Choice of reference point also has implications for motion blur: the farther away from the reference point, the blurrier the object looks as it moves from side to side. Pick a point too far from the centre and the stereoGIF becomes disorienting since most of the image will be blurry. For that reason, I chose the reference point to be generally at or near the stereoGIF's centre.

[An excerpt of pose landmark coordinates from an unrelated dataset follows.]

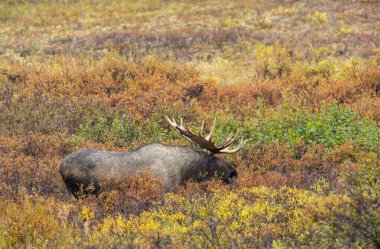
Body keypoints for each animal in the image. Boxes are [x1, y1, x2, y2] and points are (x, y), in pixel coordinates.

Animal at [58, 115, 245, 196]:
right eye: (214, 158)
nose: (233, 172)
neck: (186, 172)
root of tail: (61, 167)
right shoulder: (167, 189)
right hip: (81, 192)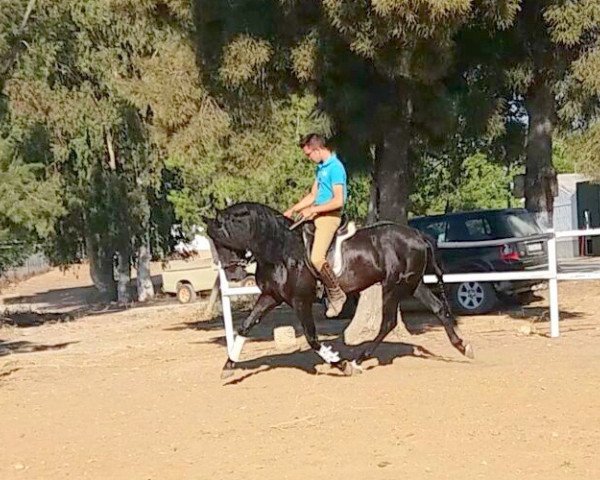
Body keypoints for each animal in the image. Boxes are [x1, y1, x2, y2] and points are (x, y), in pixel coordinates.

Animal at [206, 201, 474, 376]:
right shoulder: (271, 296)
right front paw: (228, 366)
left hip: (393, 287)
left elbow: (312, 338)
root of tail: (418, 235)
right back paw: (463, 347)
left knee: (388, 323)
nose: (232, 273)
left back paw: (358, 361)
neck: (281, 250)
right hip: (413, 285)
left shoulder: (301, 300)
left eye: (220, 238)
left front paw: (340, 364)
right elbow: (245, 326)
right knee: (439, 309)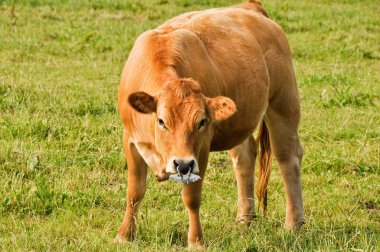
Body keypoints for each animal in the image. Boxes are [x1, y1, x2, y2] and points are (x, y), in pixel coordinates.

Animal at [116, 0, 306, 248]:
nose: (181, 164)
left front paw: (196, 241)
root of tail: (250, 7)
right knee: (245, 157)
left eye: (202, 122)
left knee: (287, 159)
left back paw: (293, 223)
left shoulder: (201, 150)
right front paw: (124, 235)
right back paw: (245, 218)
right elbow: (134, 192)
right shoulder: (130, 140)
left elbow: (192, 199)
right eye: (161, 121)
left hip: (283, 103)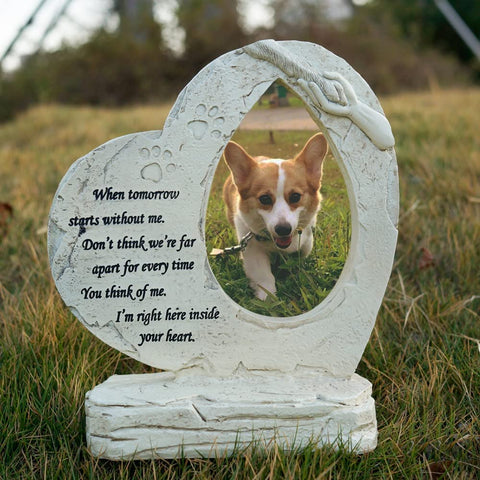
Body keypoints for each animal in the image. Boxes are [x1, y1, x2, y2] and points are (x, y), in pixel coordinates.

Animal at [223, 133, 328, 300]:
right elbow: (263, 276)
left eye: (295, 197)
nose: (283, 229)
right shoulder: (251, 248)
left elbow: (302, 253)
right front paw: (268, 299)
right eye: (264, 199)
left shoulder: (306, 240)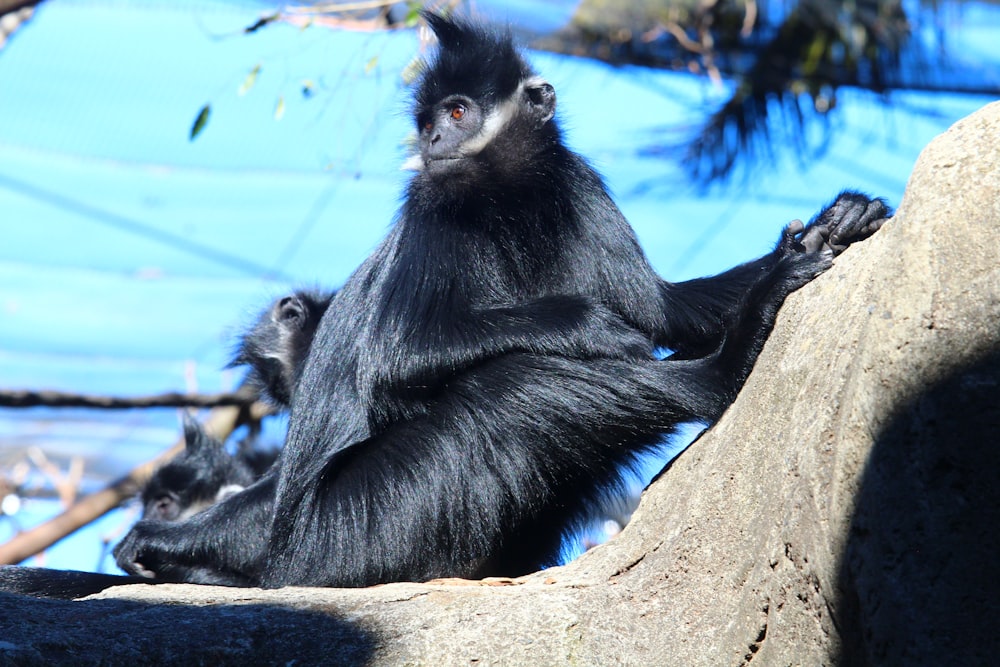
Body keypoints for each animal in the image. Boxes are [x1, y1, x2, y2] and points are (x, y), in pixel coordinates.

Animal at [0, 13, 892, 596]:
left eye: (457, 112)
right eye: (429, 119)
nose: (431, 140)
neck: (506, 195)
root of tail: (294, 568)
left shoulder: (575, 182)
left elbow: (664, 310)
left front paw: (827, 225)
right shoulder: (432, 203)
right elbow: (404, 359)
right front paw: (598, 327)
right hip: (355, 532)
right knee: (512, 386)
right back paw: (725, 366)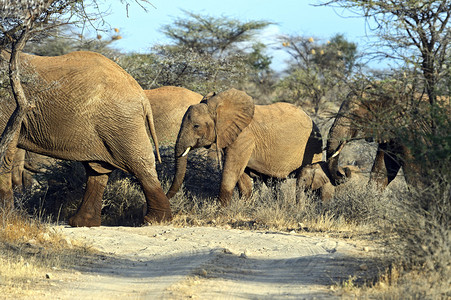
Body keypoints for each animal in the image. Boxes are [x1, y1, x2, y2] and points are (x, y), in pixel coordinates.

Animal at [0, 50, 171, 226]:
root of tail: (143, 95)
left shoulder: (10, 105)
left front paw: (6, 218)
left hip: (123, 123)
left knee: (139, 164)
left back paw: (155, 220)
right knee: (97, 170)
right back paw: (82, 222)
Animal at [168, 88, 324, 205]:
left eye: (196, 126)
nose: (168, 197)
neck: (219, 107)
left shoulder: (244, 137)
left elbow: (231, 171)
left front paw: (221, 210)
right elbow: (242, 177)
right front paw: (246, 206)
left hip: (313, 148)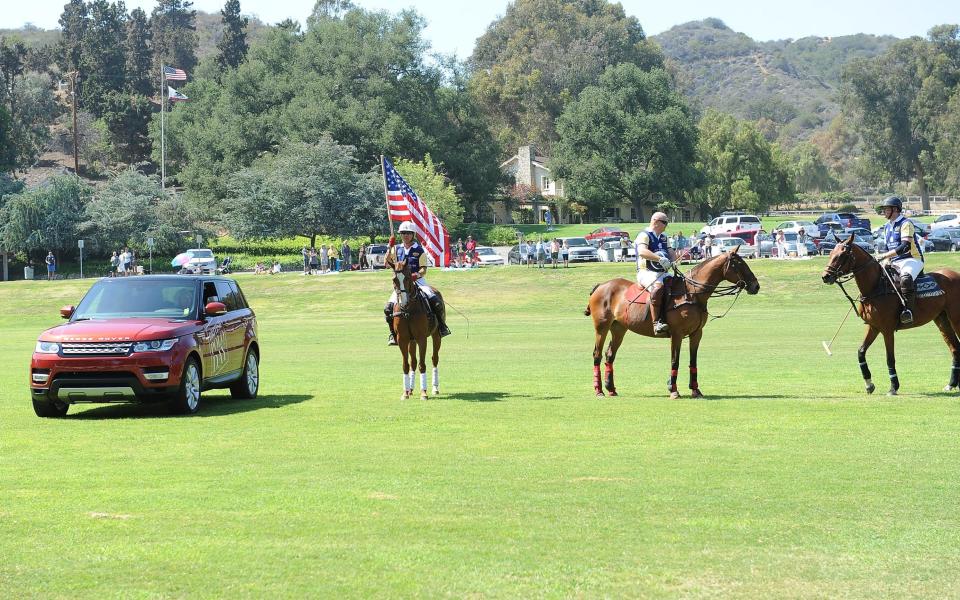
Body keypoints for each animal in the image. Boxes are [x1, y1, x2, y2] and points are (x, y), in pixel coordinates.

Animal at [382, 252, 442, 398]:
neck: (408, 310)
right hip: (411, 340)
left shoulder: (421, 338)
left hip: (436, 335)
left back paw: (435, 388)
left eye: (408, 277)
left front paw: (424, 393)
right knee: (413, 362)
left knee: (434, 358)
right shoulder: (403, 339)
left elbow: (422, 364)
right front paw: (405, 393)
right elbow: (406, 365)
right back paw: (411, 389)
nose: (403, 302)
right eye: (394, 279)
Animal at [584, 247, 756, 398]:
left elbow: (693, 361)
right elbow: (675, 361)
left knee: (610, 355)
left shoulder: (697, 333)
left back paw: (611, 389)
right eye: (739, 264)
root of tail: (600, 286)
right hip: (601, 327)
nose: (756, 286)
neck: (692, 293)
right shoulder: (677, 334)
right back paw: (599, 391)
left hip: (619, 328)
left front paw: (695, 390)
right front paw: (673, 390)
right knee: (597, 354)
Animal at [820, 237, 960, 396]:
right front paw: (869, 384)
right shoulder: (873, 326)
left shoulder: (887, 330)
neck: (874, 286)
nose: (825, 276)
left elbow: (889, 358)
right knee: (955, 348)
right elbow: (861, 352)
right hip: (942, 319)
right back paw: (951, 384)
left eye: (842, 255)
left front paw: (893, 387)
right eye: (831, 253)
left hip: (956, 317)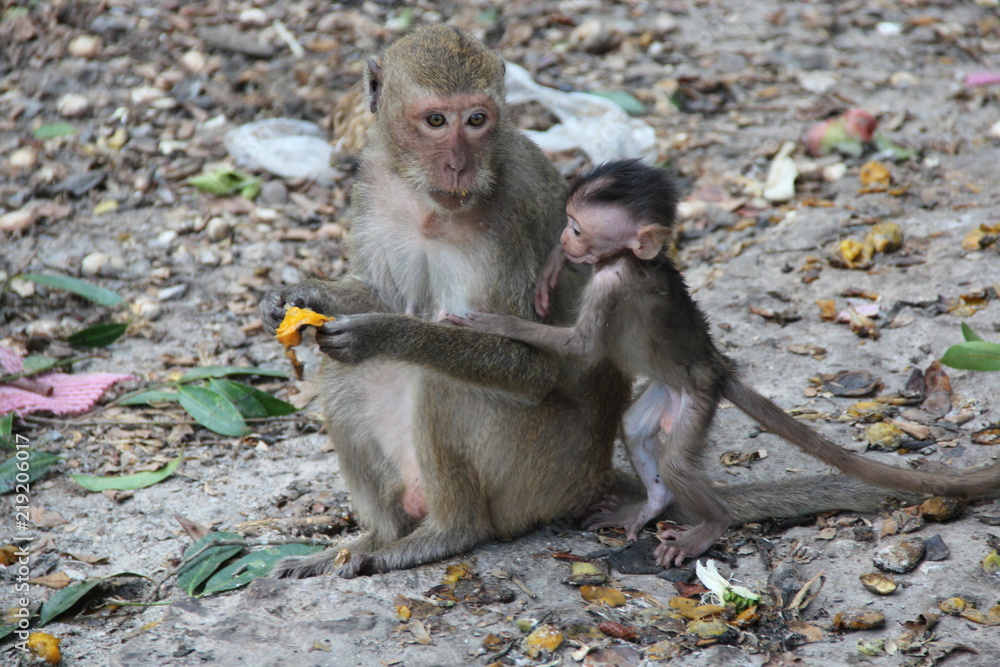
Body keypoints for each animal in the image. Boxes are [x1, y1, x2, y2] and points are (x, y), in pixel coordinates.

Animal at [448, 158, 1000, 567]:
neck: (628, 260)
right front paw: (550, 269)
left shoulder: (612, 284)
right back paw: (650, 505)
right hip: (670, 390)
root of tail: (716, 367)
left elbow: (583, 348)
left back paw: (710, 524)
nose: (565, 241)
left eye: (579, 229)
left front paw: (493, 324)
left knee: (676, 462)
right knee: (636, 428)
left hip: (697, 399)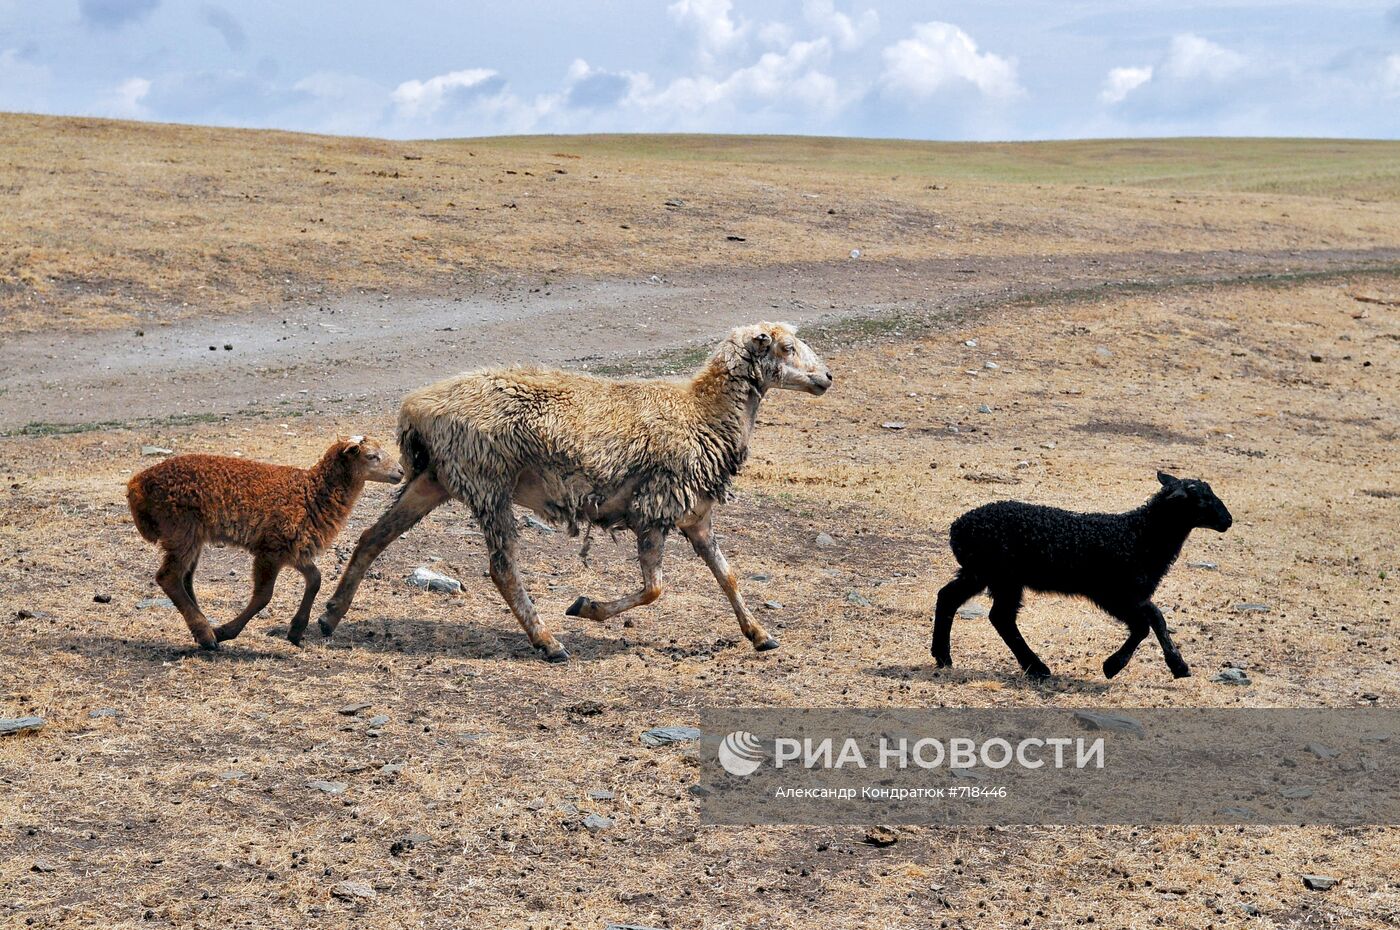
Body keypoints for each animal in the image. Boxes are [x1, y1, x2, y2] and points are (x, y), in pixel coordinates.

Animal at [126, 436, 403, 649]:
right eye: (371, 456)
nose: (401, 471)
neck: (311, 492)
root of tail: (137, 484)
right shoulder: (271, 549)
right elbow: (263, 596)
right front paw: (226, 632)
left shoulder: (293, 549)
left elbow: (315, 580)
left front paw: (296, 631)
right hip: (181, 528)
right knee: (169, 577)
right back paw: (206, 635)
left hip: (191, 534)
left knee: (184, 579)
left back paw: (201, 629)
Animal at [935, 476, 1232, 680]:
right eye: (1201, 499)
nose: (1228, 520)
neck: (1139, 535)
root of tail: (957, 528)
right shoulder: (1115, 594)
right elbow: (1146, 624)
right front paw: (1114, 666)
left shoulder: (1130, 595)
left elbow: (1153, 619)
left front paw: (1176, 665)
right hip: (998, 574)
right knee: (998, 616)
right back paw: (1037, 667)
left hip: (985, 574)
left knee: (956, 600)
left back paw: (944, 657)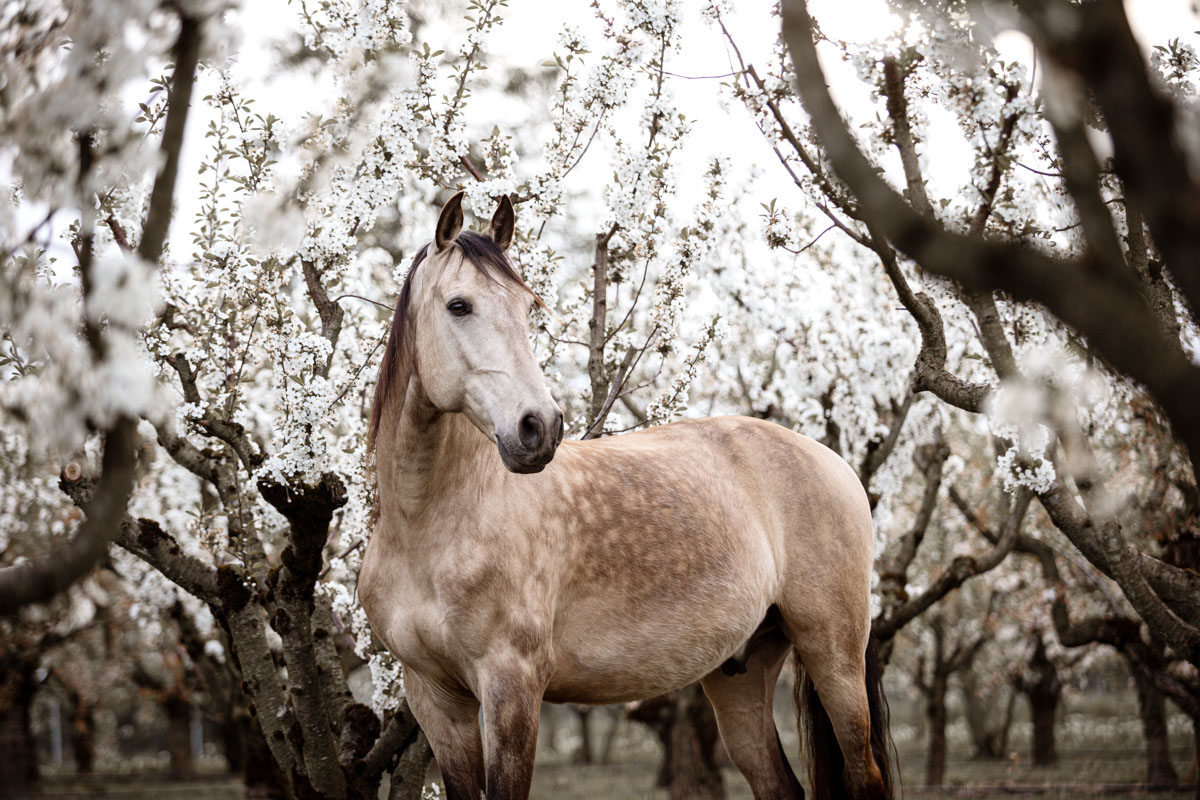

But choosing a reference point can also be an interpretive decision in another sense. Obviously, parts of the photo that are closer to the reference point will be less blurry and therefore easier to see than parts that are farther away. In a stereoGIF like this one of the "Khodinsky Plain Panic," choosing a reference point that is "farther back" would make individual faces (that are nearer to the viewer) harder to see. The Khodinsky Plain Panic—or Khodynka Tragedy as it's more commonly called today—was a human stampede that resulted in the tragic loss of life. Judging from these contemporary news articles from Australia and New Zealand, "tragic" was probably how contemporary audiences would have described it. Ensuring the faces of the victims are clearly visible would push towards a more affective, sympathetic representation and that's what I chose to do.
Wading through all these technical complications really made it clear to me that, even as we are aware of what new things technology allows us to do, we should also be aware of its limitations. No technology or tool is perfect and it may have unintentional side effects despite the best of intentions. At its worst, some of these effects could even be called misleading (consider the moon stereoGIF, where the final result is quite different than that of the stereoview). The stereoGIF is an approximation or simulation of the 3D effect of its predecessor—not a full-blown replacement. As a PhD student working in DH at my university once said, "technology is 'in addition to,' not 'in lieu of.'"
So the disadvantages have to be weighed against the benefits. For Patrick Feaster, motion blur is not a "fatal flaw" because it reminds him of lenticular prints, another popular 3D form. I don't consider the motion blur a fatal flaw either but my reasons have to do with another point that Feaster makes.
For me, the issue boils down to the fact that the stereoGIF at least allows you to experience the object in (some semblance of) 3D space. This, I would argue, is "the point" of the stereoview and stereoscopic photography more generally. As Feaster notes, this 3D experience is otherwise unavailable to those who don't have access to some type of viewer or who don't know how to "free view" stereographs (free viewing is a technique that takes time and practice to learn). The stereoGIF allows you to see something that you would otherwise be unable to access even if the process and its results are imperfect.